Chronic Pain – Why Be Optimistic?

The management of chronic pain is one of the most widespread and difficult challenges facing health care professionals. Most sufferers believe there is a physical cause for their problem even though sometimes the cause isn’t found. They tend to regard any psychological or spiritual approach with scepticism. Actually, it is probably true that such practices cannot get rid of pain.

However there is evidence that some non-physical interventions can lower the subjective distress associated with the hurting body. When medicine or surgery fail, what then can alleviate the suffering? Why should we believe that psychological or spiritual procedures might help with chronic pain?

Distraction from chronic pain

The potential value of distraction from pain is not difficult to accept. This may be part of the reason why relaxation training has been widely used. The relaxation procedure may distract attention away from very unpleasant sensations as well as induce less tension in the body. One theory is that, where possible, once the sufferer is engaged in normal daily activities, attention to the pain sensations will be reduced and hence pain intensity will diminish.

Two arrows of chronic pain

Distraction however can be taken too far. This is so according to another helpful approach, that of mindfulness. The Buddha said that suffering is part of life. It is inevitable because we are living in a physical world in a body prone to death and disease. However, when someone has pain they can get upset, they worry and feel distraught. They resent the physical pain and constantly want to get away from it. They thus have a mental pain in addition to the physical one. It’s as if they are hurt by an arrow and then immediately afterwards by a second arrow and they experience the pain of two arrows. Craving for relief and distraction from the pain starts to fill their mind. So they do unnecessary shopping or house cleaning, restlessly surf the internet, or make endless cups of tea. But as has been pointed out:

Continually trying to block out pain can be kept up for a while but it is very tiring and eventually you feel exhausted. Now you swing to the other extreme and collapse feeling overwhelmed. As the pain dominates your experience you’ll probably lose perspective and forget there’s anything in life apart from pain.

(Vidyamala Burch, author of “Living Well with Pain and Illness”)

Mindfulness training for chronic pain

Jon Kabat-Zinn developed an 8 week outpatient programme, later known as Mindfulness Based Stress Reduction (MBSR), in particular to help people with persistent pain. Not to eliminate pain but to learn a new way of relating to pain. To reduce the considerable degree of stress with which most people usually respond to pain.

Mindfulness is all about being more aware of the present moment with considerate attention. Teachers encourage us to adopt an attitude of loving kindness and acceptance to our own experience without self-judgment. They say this requires a mental discipline which takes quite a bit of practice to achieve.

A problem for chronic pain sufferers is the second arrow, the extra hurt inflicted by the usual negative attitude to pain. The mind is normally active with all sorts of mind chatter, automatic thoughts, feelings, and images. In response to pain, it is beset with angry ideas, escapist fantasies, and restless and frustrating thoughts. The mind it seems has a mind of its own!

With all this going on its hard to stay with the painful sensations, accepting them, letting them be, exploring them without resistance, seeing them for what they are rather than what one is imagining them to be.

Christian perspective on chronic pain

From their spirituality practices, Christians know about something similar to mindfulness.

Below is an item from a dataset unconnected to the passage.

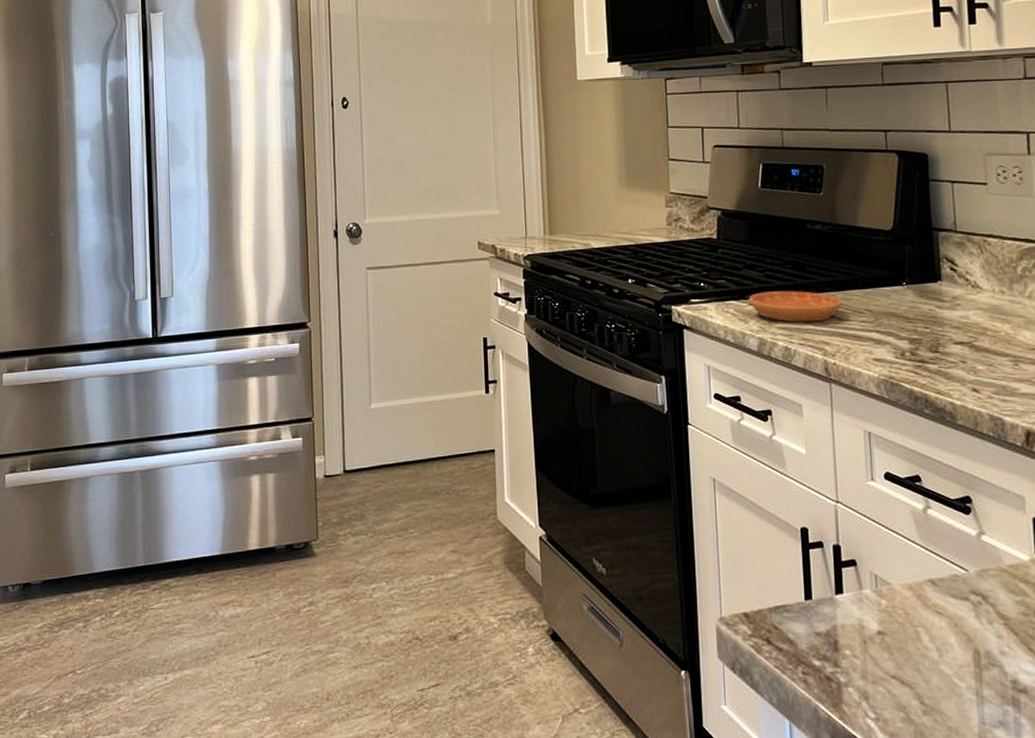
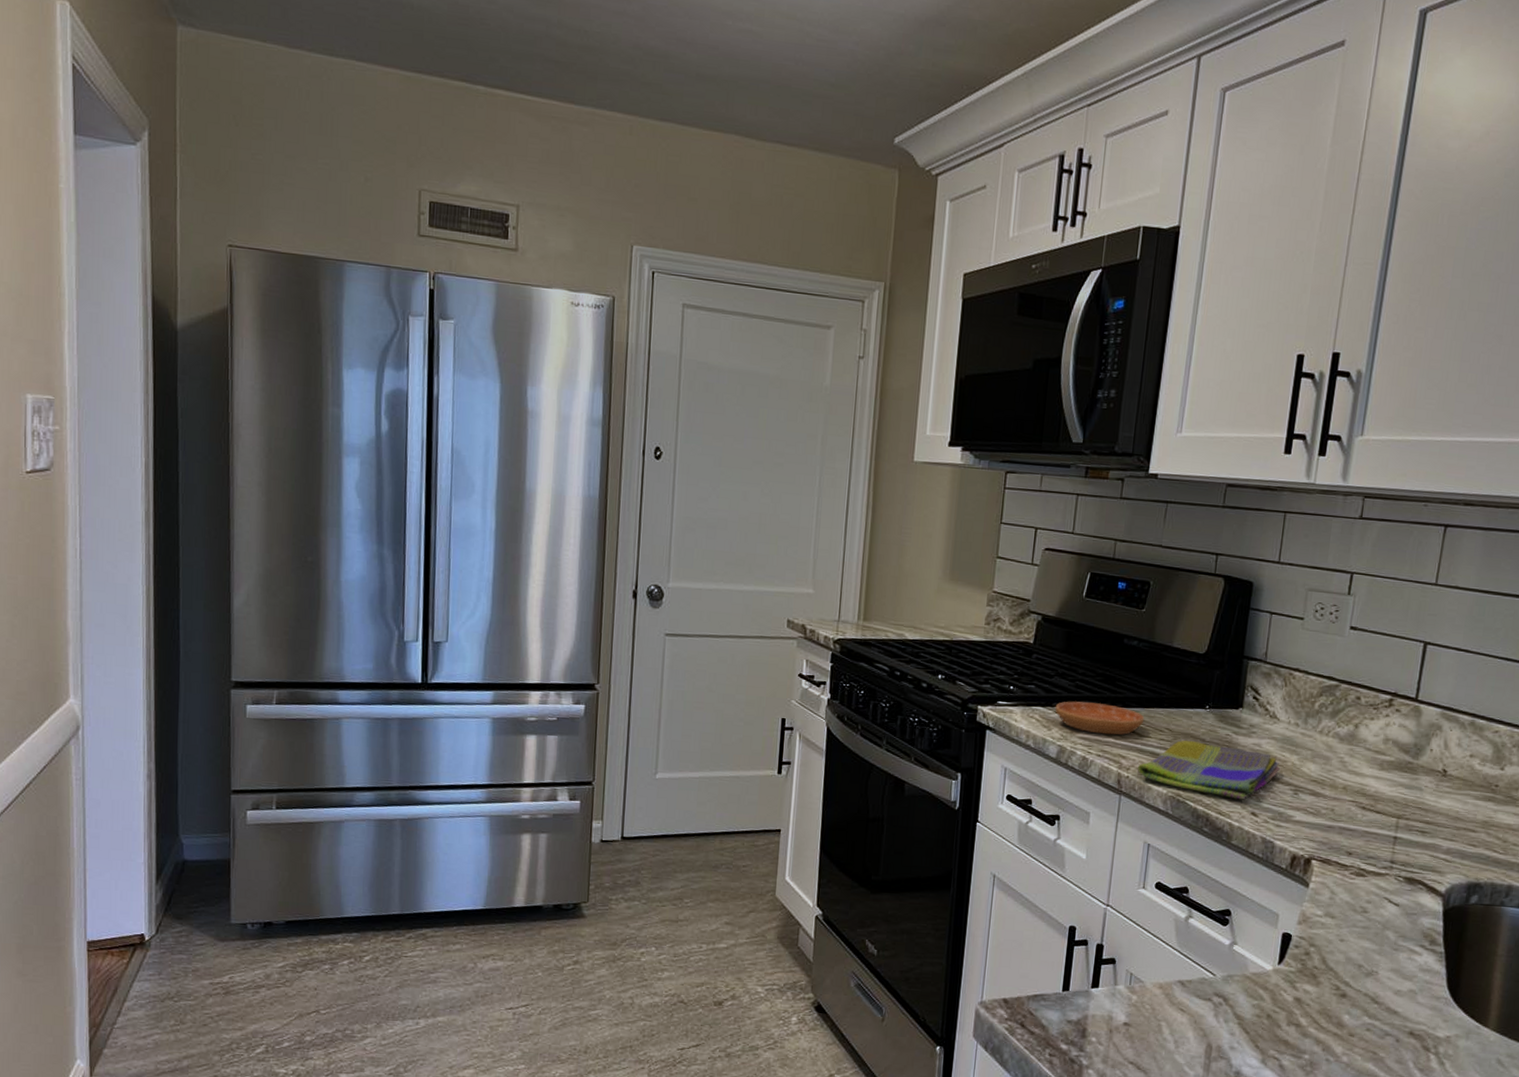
dish towel: none [843,320,993,377] -> present [1137,740,1280,800]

This they variously call ‘silent prayer’, ‘contemplative prayer’, or the desert tradition. In this one is fully present to deeper intuitions, spiritual perceptions, and consciousness of compassion.

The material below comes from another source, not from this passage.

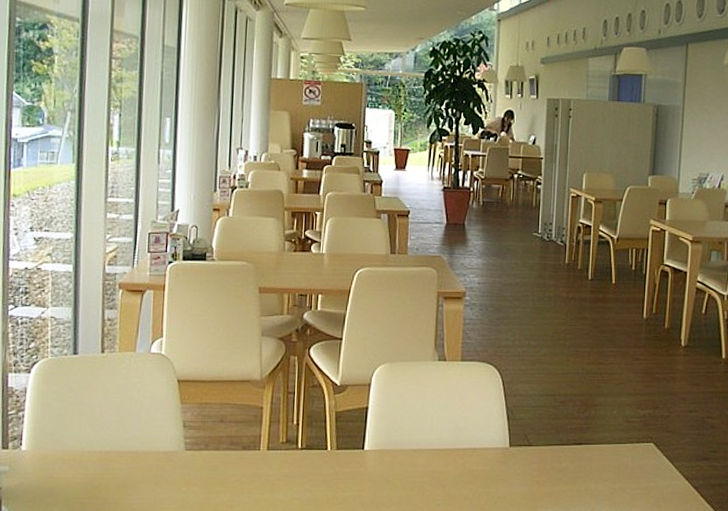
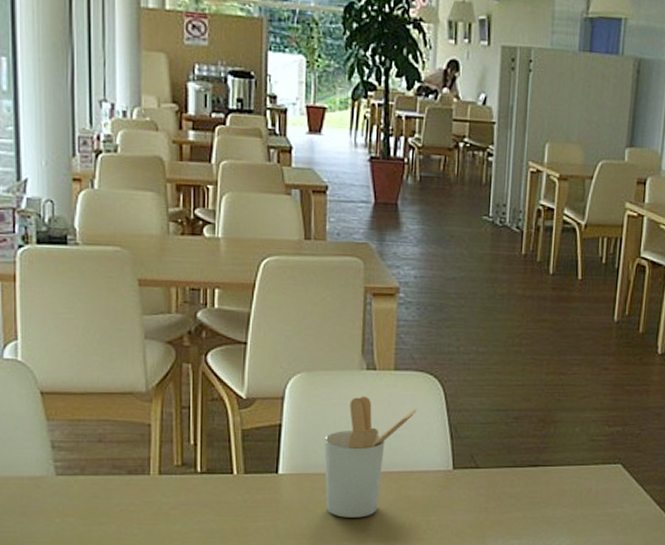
utensil holder: none [402,383,479,489] -> present [324,396,417,518]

Tim Stead, Christian minister and mindfulness teacher, believes that mindfulness makes space for the God of compassion to come to us without our being caught up in the thoughts about, and emotions resulting, from our pain. In line with the Gospel story about the boat and fearful disciples, peace in the middle of the horror of the storm is something one can experience in Christ.

He has pointed out that this means letting go of natural feelings of worry, anger, fear, or resentment, that often accompany pain. Trusting in the divine healing power that is beyond our own ability to reduce pain. Remembering that the historical Jesus Christ – said to be the embodiment of the origin of transcendent compassion – also has been through severe pain, when he experienced the agony of the cross.

Vidyamala Burch says that the Christian serenity prayer well expresses the attitude of acceptance:

  • Lord, give me the serenity to accept the things I cannot change (the first arrow);
  • The courage to change the things I can (the second arrow)
  • And the wisdom to know the difference (mindfulness is the tool that can help do this).